● **Work order**:
Rewrite everything from the line containing "SDS_P1 (PM2.5 equivalent)" down through the end of the entries below, replacing "chart" with "graph" and changing nothing else. Leave the pictures out of your answer.

● **Exercise data**:
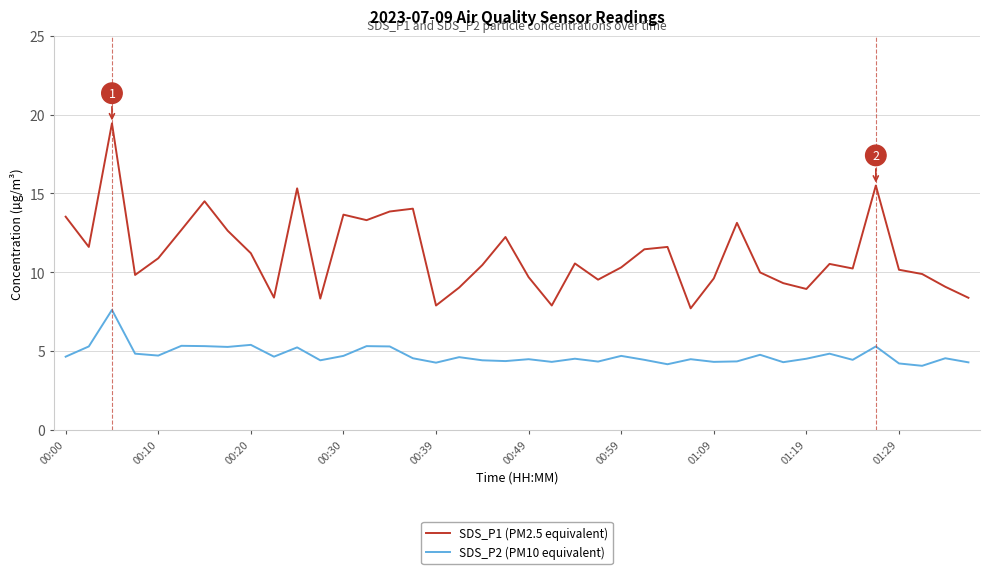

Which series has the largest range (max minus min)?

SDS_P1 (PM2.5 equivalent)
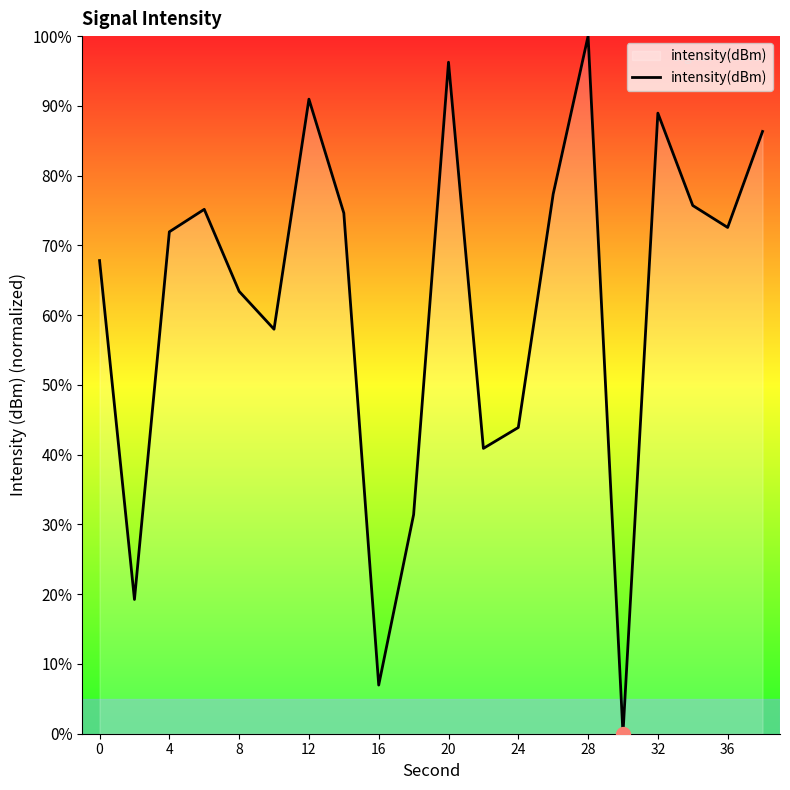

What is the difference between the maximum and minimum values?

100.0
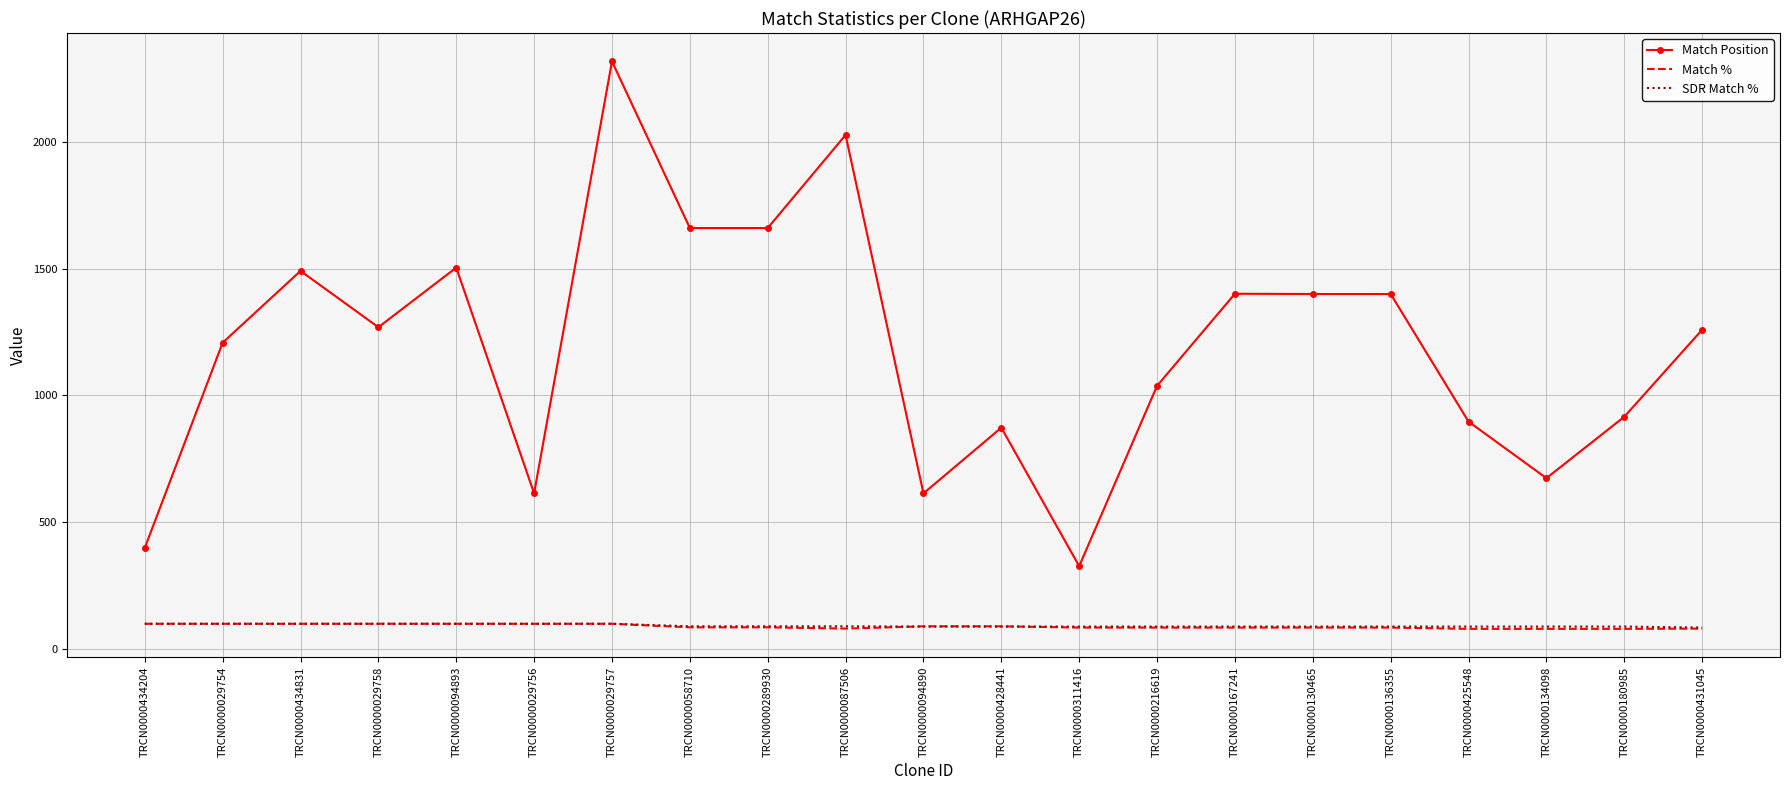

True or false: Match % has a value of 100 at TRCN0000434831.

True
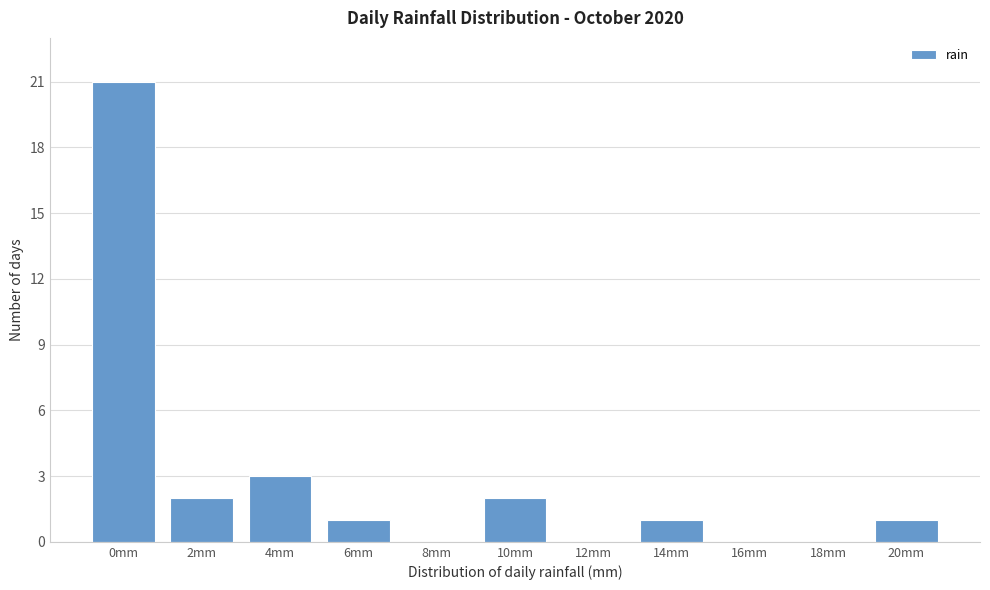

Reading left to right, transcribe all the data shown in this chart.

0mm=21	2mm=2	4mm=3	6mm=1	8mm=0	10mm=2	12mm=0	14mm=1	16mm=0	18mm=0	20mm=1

● **Solution to this task**:
SDS_P1 (PM2.5 equivalent)

What is the difference between the maximum and minimum values?

100.0

True or false: Match % has a value of 100 at TRCN0000434831.

True

Reading left to right, transcribe all the data shown in this graph.

0mm=21	2mm=2	4mm=3	6mm=1	8mm=0	10mm=2	12mm=0	14mm=1	16mm=0	18mm=0	20mm=1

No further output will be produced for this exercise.